### AÇÕES A REALIZAR
• A. Liste todos os valores em reais citados no texto sobre a Tim e as classes C e D.
• B. Prossiga a redação do texto sobre a Tim e as classes C e D a partir da última frase apresentada.

### TRECHO DO TEXTO
● ● ●

Tim multiplica lucro com foco em ações para as novas classes

Operadora pretende se aproximar dos consumidores das classes C e D com venda e recarga de chip em vans, ações sociais e patrocínio a eventos culturais.

Mirando no mercado das classes C e D, a Tim tem lançado serviços populares e reforçado o esquema de vendas em comunidades do Brasil. Com a  ajuda destes novos consumidores, a operadora quase triplicou o lucro líquido, com alta de 178% na comparação entre o segundo semestre de 2011 e o mesmo período de 2010, atingindo R$ 350 milhões.

De acordo com uma pesquisa da FGV lançada em junho deste ano, são 105,4 milhões de pessoas, ou 55,05% da população, incluídas na classe C, com salário entre R$ 1.200 e R$ 5.174. Este é um público que vem chamando a atenção de empresas de diversos setores. Segundo a Tim, entretanto, as medidas para atingir as classes mais baixas são apenas uma consequência do crescimento de renda.

Para apoiar as vendas e fidelizar os consumidores recém conquistados, a operadora investe no relacionamento próximo aos clientes nas comunidades. Umas das medidas é a loja no Complexo do Alemão, no Rio de Janeiro. A empresa aposta em canais de venda alternativos para levar  estes produtos diretamente aos moradores. “Não adianta fazer um esforço na comunicação e não conseguir se aproximar, chegar até lá”, diz Lívia Marquez, Diretora de Marketing Advertising da Tim Brasil.

● ● ●

### INFORMAÇÕES FORNECIDAS

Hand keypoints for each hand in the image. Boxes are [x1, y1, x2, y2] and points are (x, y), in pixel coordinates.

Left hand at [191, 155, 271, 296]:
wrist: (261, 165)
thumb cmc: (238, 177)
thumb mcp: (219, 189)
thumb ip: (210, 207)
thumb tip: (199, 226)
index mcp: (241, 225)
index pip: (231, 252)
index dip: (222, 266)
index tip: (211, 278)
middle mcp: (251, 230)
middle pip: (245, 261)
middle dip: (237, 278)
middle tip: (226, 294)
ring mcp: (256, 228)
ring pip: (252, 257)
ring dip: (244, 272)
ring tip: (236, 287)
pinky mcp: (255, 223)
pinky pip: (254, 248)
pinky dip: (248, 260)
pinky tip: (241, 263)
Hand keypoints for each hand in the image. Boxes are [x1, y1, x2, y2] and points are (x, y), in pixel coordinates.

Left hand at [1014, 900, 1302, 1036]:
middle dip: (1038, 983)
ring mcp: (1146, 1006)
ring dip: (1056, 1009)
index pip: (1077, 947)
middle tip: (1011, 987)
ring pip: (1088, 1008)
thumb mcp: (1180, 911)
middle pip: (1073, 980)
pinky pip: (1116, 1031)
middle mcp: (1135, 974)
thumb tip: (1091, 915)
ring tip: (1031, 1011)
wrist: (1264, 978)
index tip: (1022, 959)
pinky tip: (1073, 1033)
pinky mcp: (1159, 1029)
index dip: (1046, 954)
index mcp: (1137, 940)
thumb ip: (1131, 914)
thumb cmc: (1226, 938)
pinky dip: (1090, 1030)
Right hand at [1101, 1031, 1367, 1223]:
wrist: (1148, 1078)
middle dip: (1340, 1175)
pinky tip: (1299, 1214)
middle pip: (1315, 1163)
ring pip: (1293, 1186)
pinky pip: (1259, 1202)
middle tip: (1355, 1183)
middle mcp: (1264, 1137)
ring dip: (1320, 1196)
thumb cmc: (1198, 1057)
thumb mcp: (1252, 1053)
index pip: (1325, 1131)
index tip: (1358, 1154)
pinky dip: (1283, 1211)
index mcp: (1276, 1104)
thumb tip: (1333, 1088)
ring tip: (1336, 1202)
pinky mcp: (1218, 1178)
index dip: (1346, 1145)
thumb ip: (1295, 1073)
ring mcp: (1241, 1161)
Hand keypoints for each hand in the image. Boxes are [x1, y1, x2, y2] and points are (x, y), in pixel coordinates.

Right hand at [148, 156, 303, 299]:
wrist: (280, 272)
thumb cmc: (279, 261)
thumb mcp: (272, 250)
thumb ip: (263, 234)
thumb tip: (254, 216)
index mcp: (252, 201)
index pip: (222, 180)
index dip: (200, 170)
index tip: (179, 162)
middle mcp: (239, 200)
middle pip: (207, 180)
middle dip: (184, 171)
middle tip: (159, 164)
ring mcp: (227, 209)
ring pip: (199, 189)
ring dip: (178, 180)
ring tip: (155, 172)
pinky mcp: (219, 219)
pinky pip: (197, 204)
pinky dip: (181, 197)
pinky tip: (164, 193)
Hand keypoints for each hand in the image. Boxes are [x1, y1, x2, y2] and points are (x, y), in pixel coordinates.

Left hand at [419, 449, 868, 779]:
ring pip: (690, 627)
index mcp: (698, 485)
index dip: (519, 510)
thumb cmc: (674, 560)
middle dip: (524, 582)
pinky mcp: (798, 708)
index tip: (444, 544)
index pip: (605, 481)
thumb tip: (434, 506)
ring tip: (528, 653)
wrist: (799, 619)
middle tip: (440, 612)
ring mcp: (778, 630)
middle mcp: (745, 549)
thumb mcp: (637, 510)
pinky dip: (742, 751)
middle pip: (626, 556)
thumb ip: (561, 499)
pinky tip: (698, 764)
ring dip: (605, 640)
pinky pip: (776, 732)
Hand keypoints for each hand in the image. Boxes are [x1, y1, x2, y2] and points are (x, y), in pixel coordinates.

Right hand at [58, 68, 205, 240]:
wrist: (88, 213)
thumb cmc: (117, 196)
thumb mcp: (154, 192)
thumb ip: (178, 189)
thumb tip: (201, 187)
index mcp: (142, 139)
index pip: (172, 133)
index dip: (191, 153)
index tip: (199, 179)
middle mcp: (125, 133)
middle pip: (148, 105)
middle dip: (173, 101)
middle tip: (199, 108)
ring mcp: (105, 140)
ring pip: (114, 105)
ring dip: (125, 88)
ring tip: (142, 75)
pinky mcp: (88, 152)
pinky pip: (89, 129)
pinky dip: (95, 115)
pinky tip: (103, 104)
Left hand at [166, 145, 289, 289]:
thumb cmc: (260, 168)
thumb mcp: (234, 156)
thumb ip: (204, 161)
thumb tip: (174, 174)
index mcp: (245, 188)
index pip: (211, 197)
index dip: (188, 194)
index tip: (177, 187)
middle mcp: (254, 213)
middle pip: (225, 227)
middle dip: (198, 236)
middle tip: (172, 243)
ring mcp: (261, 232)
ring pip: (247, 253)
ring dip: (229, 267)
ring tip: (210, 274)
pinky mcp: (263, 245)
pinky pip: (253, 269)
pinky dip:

● ● ●

### RESPOSTAS ESPERADAS
• A. R$ 350 milhões; R$ 1.200; R$ 5.174

• B.
Uma das medidas é a divulgação e venda de chips por meio de motorista de van nas comunidades, na rádio comunitária, com porta-vozes, e em estabelecimentos locais, como padarias, bancas e lanchonetes. “Os comerciantes compraram nossa ideia e isso também estimula o comércio local”, diz Lívia.

Mostrar que atua na comunidade de maneira sustentável ao incentivar o crescimento dos comerciantes e dos próprios consumidores faz parte da estratégia de responsabilidade social da empresa. Por isso, a companhia apoia eventos, ações sociais e anuncia nos veículos locais.

“A Tim está no caminho certo ao investir nesta classe, que ainda crescerá, mas ao mesmo tempo, quando a base aumenta, há uma necessidade de dar retorno”, diz Ferreira, do Ibmec. “É preciso investir no relacionamento a longo prazo com os clientes. Se não entregar o serviço, sem o devido cuidado com a estratégia de expansão, pode ser um tiro no pé mais à frente”.